Setelah hal tersebut sukses dilaksanakan kemudian, memberikan bantuan kepada pihak-pihak korban, serta memberikan edukasi pemasangan yang baik dan benar. Tidak berhenti seperti itu saja, akan tetapi aktif memberikan informasi dan sosialisasi cara yang benar menggunakan LPG. Hal yang tidal boleh ditinggalkan adalah, mempublikasikan manajemen yang telah dilakukan baik itu dengan pers conference atau dengan press release. Hal ini disebabkan tidak semua pihak mengetahui tanpa adanya media, apa yang telah perusahaan lakukan, atau bagaimana perusahaan merespon isu.
6.     Hubungan Investor
Hubungan investor yang biasa disebut hubungan finansial adalah bagian dari PR perusahaan. Hubungan yang baik dengan investor atau shareholder harus dipertahankan untuk menjaga kepercayaan atau loyalitas kepada perusahaan.
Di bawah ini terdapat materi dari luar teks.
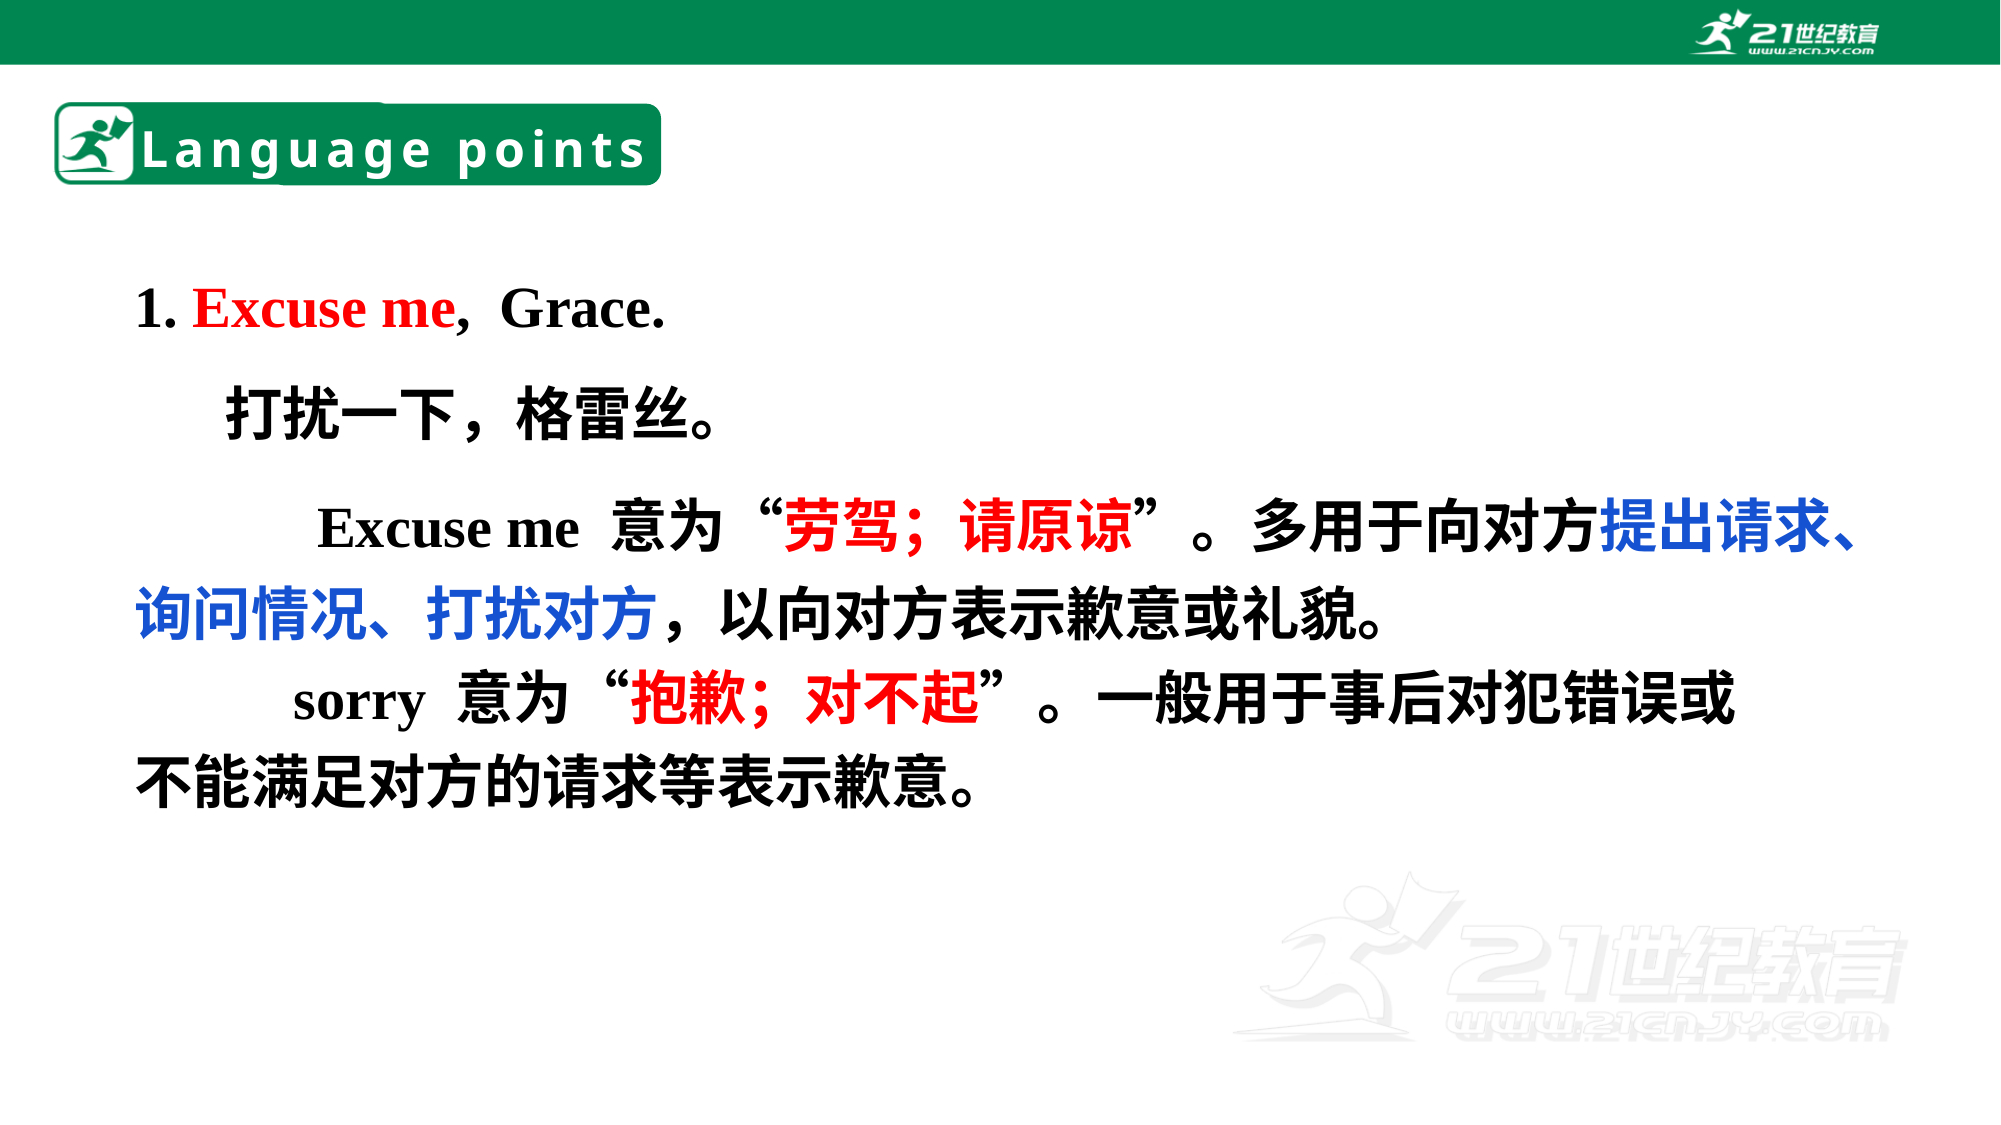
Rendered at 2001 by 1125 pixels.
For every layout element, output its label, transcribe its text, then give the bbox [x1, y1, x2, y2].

title Language points [125, 89, 691, 206]
picture [0, 0, 2001, 1125]
text_box 1. Excuse me, Grace. 打扰一下，格雷丝。 Excuse me 意为“劳驾；请原谅”。多用于向对方提出请求、询问情况、打扰对方，以向对方表示歉意或礼貌。 sorry 意为“抱歉；对不起”。一般用于事后对犯错误或 不能满足对方的请求等表示歉意。 [119, 247, 1930, 823]
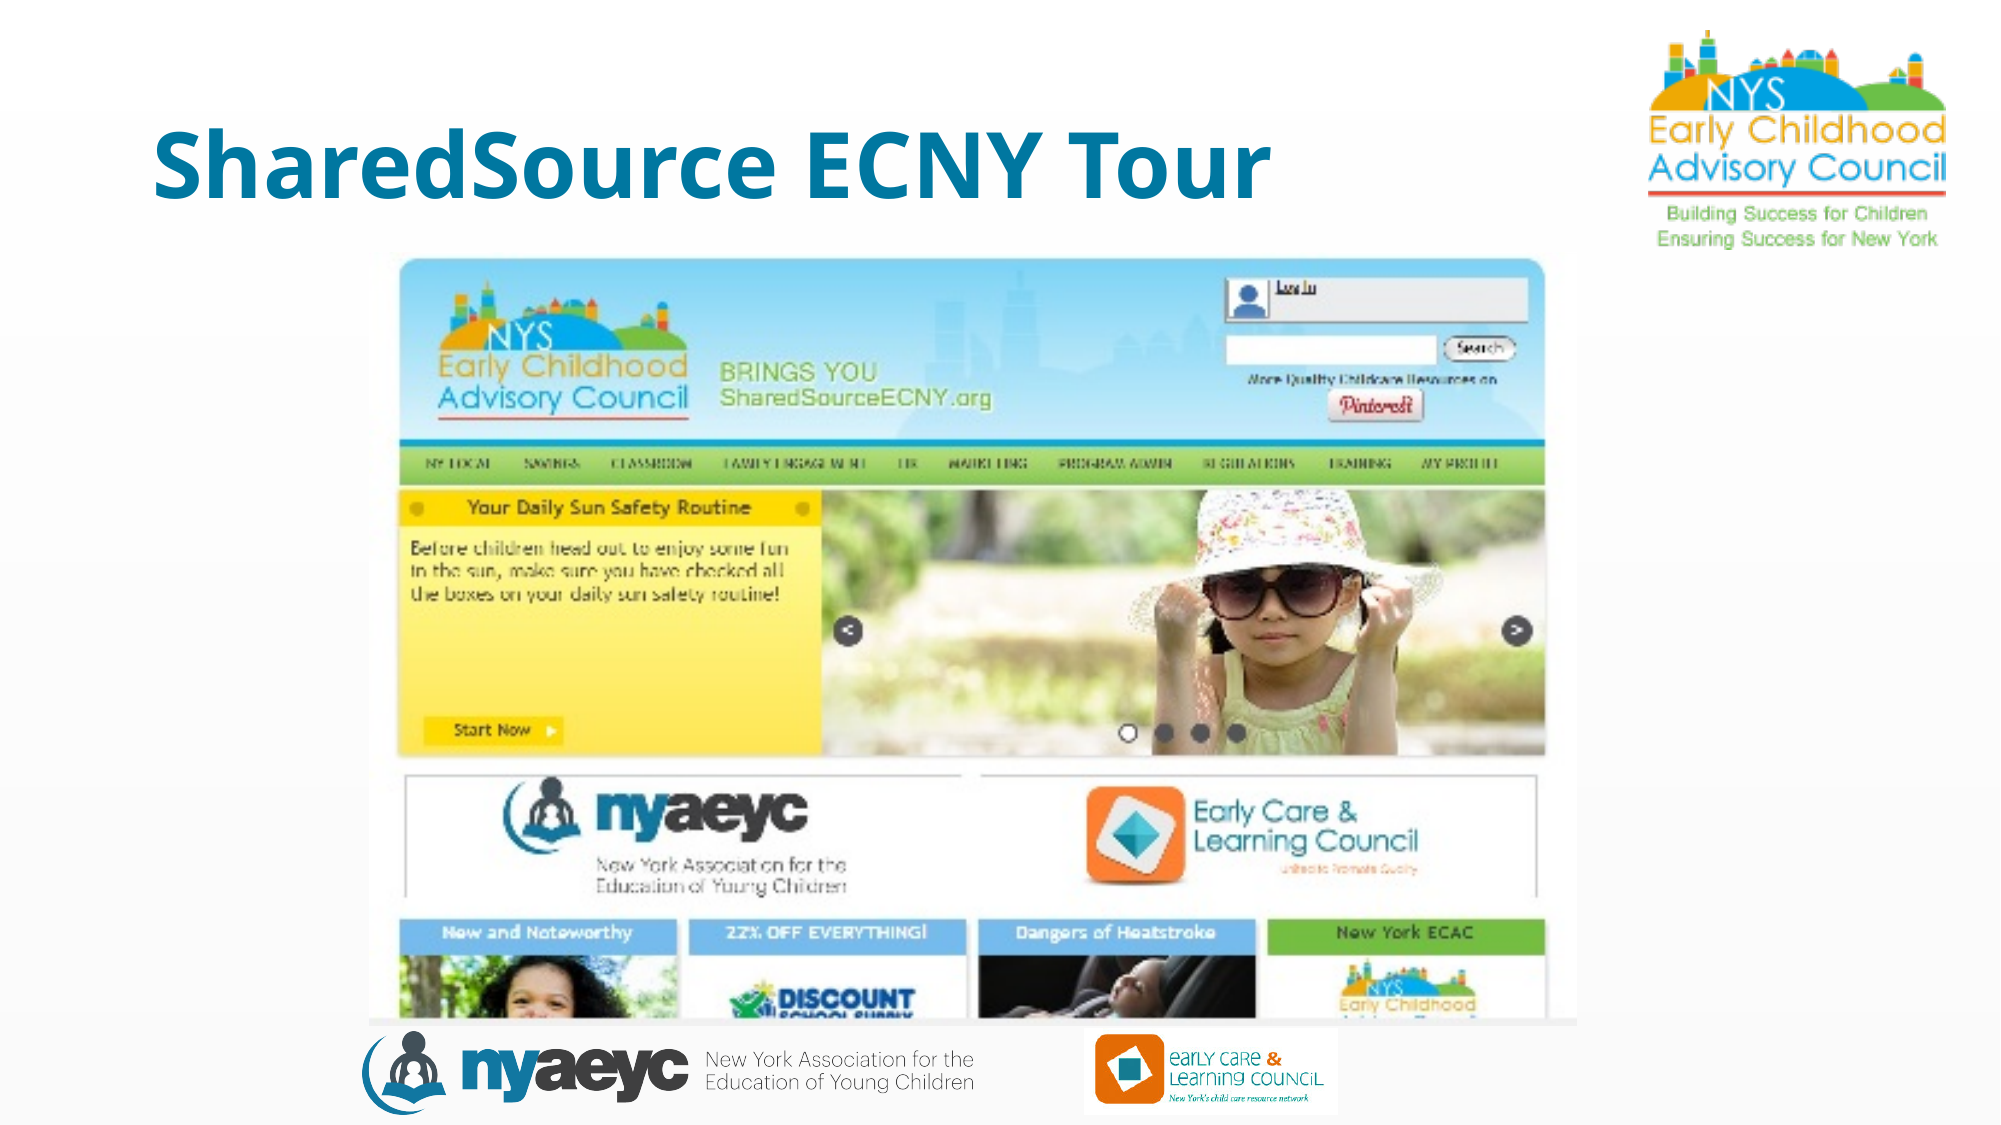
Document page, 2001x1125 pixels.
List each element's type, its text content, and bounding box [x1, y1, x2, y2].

picture [1648, 30, 1946, 250]
picture [1084, 1028, 1338, 1115]
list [369, 252, 1577, 1026]
title SharedSource ECNY Tour [137, 59, 1863, 278]
picture [362, 1031, 973, 1115]
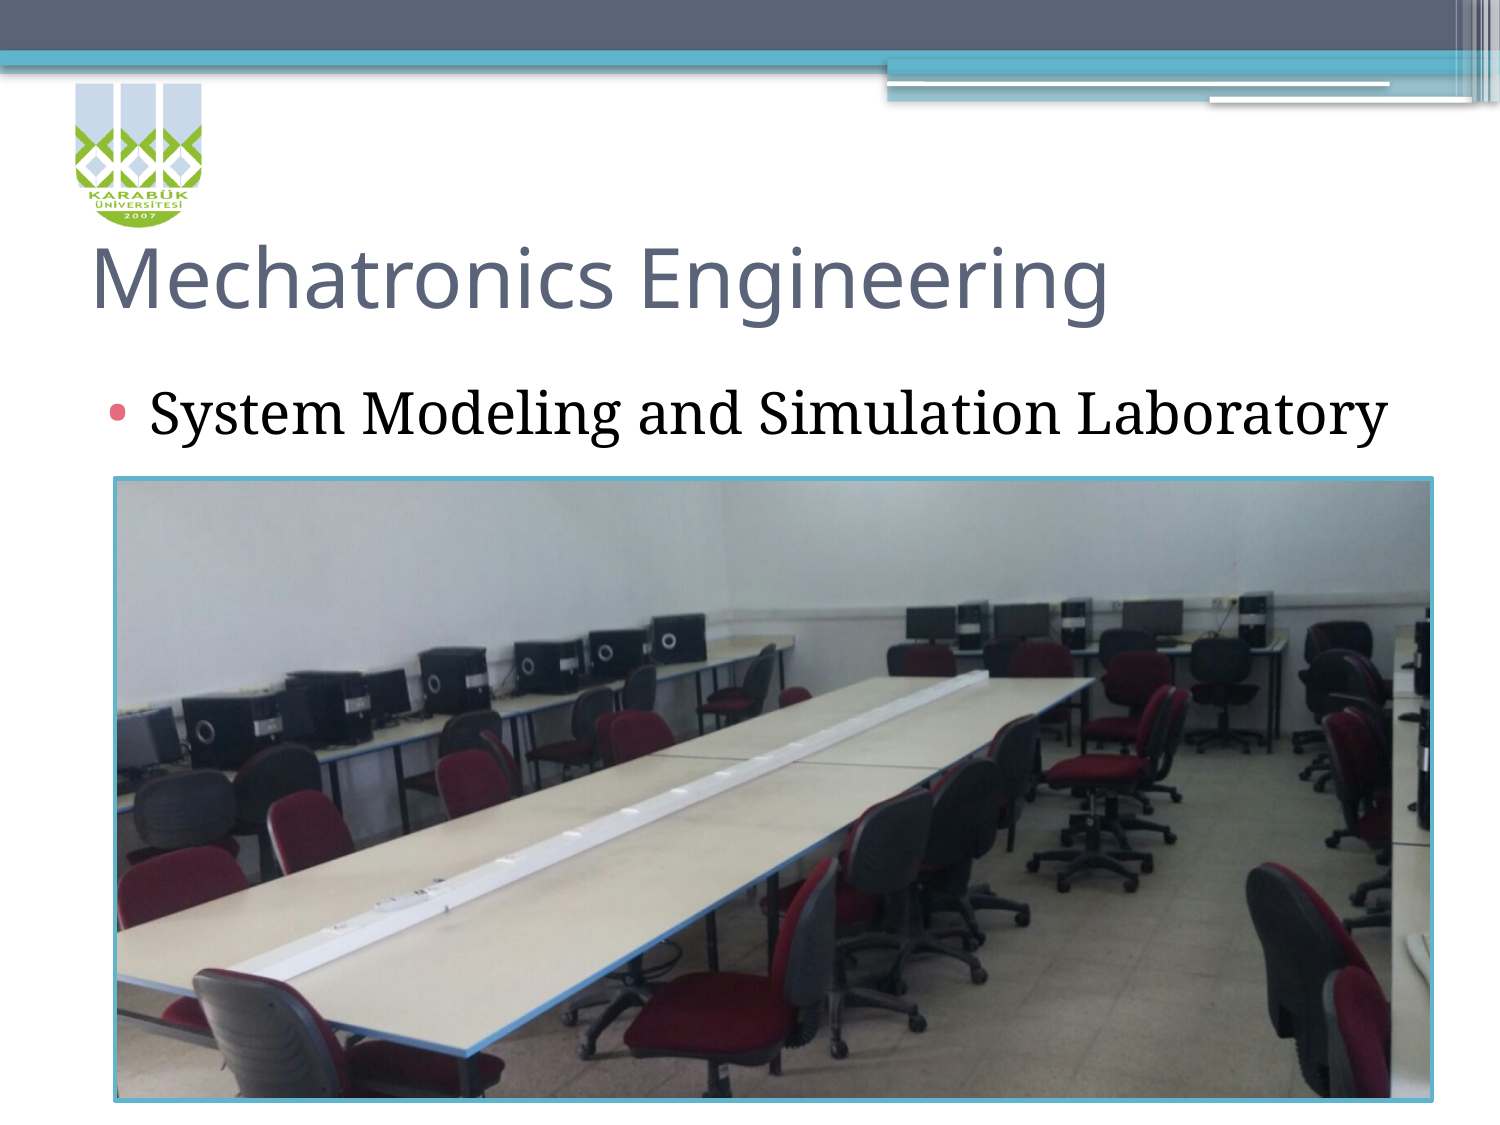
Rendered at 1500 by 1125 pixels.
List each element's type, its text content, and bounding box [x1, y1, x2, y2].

picture [116, 480, 1430, 1099]
list System Modeling and Simulation Laboratory [75, 368, 1425, 1079]
title Mechatronics Engineering [75, 187, 1425, 363]
picture [70, 77, 206, 231]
Maka dalam hal itu seorang PR diharapkan mampu berkomunikasi dengan baik dan mempertahankan citra positif perusahaan.
PR dalam PT.Pertamina dalam usahanya menangani krisis harus dilakukan sebaik mungkin agar kepercayaan shareholder tetap terjaga, karena jika tidak akan mempengaruhi keberlangsungan perusahaan. Oleh karena itu, setiap hal-hal yang dilakukan oleh perusahaan harus mampu termanajemen dan dibuktikan dengan laporan yang baik. 




Refrence:
  1. Caywood, Clarke L. 1997. The Handbook of Strategic Public Relations &Integrated Communicatins. New York: MCGraw Hill
  2. Cutlip, Scoot M,Allen Center, Glen M Broom. 2006. Effective Public Relations 9th ed. NJ: Prentice Hall
  3. Hardjana, Andre. (2000). Audit Komunikasi Teori dan Praktek. Jakarta: PT Grasindo.
  4. Ruslan, Rosady. 1994. praktik dan solusi publik relations dalam situasi krisis dan pemulihan citra. Jakarta: Ghalia Indonesia.